On Tue, Nov 18, 2003 at 10:20:17AM -0500, Alan Stern wrote:

> Alignment to a 512-byte boundary would suffice and page alignment would be
> more than enough.  The cleanest way to fix the problem would be to have st
> and sg refuse to do direct I/O when the user's buffer isn't page aligned.  
> That's probably too draconian (but it would allow us to give the user
> process an appropriate error code right away).

The above restriction sounds reasonable to me, but I do not have
experience in this area. I thought that the raw and direct block
interfaces already had such restrictions.

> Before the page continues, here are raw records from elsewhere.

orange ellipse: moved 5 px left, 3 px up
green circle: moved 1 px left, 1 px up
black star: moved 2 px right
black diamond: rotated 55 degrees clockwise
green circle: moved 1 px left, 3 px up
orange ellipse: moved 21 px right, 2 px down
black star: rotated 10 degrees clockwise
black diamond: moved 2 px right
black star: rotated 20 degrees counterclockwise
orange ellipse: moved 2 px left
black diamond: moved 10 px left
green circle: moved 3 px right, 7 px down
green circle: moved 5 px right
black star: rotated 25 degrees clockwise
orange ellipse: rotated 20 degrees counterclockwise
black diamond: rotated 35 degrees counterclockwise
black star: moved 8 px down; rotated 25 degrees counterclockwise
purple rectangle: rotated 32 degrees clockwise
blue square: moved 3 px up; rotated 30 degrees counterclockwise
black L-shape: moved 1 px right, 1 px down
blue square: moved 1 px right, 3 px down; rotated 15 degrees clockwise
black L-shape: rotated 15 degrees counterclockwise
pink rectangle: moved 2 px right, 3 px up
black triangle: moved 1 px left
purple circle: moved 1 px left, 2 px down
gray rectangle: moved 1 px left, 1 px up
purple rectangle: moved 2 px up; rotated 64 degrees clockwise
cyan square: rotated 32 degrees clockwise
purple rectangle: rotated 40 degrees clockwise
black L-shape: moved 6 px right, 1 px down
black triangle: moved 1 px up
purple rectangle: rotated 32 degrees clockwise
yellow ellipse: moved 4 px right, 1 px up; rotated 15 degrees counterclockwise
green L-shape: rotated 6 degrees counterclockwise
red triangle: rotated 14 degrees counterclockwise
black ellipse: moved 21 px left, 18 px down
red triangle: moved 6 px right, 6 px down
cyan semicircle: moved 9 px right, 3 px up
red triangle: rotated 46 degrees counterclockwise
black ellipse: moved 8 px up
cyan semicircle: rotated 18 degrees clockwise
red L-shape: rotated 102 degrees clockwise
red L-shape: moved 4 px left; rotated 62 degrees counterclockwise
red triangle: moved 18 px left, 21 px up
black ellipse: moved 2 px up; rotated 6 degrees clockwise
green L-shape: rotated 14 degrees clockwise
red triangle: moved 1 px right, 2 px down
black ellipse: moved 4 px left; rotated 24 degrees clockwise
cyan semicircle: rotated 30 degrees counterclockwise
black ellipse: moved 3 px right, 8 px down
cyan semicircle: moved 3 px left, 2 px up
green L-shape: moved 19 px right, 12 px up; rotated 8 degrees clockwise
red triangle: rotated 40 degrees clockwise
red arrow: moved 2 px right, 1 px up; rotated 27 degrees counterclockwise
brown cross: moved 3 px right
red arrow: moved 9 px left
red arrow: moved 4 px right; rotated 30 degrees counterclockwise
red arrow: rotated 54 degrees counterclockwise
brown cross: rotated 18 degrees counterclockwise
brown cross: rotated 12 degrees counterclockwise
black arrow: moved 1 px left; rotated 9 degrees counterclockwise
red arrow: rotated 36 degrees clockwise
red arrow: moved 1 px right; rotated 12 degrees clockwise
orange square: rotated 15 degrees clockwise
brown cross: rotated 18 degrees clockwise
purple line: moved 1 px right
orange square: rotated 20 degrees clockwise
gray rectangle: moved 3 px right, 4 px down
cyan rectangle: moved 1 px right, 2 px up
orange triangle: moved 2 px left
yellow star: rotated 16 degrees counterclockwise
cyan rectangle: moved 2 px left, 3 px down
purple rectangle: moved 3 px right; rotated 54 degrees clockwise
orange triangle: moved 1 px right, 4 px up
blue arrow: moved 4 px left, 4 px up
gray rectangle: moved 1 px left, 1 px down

Jens or Doug G can you comment on this?

You could add a scsi_host fields or bits specifying alignment
restrictions, and enforce them as needed in upper level drivers.

> So instead I'm going to change the usb-storage driver to make it reject
> any s-g transfer that doesn't meet the entry length requirements.  My
> question is this: What's the best way to inform the SCSI midlayer about
> what went wrong?  Return a DID_ABORT code?  Or would something else be
> better?
> 
> Alan Stern

Assuming a printk is OK, DID_ABORT is OK.

If there is an existing appropriate sense code, you could generate that
and pass it back. I searched the SPC3 spec and did not find any that have
"align" but there are some with "invalid" that might be OK, though you
might not be able to tell for certain if the sense was from the device or
not, it is less vague than a DID_ABORT.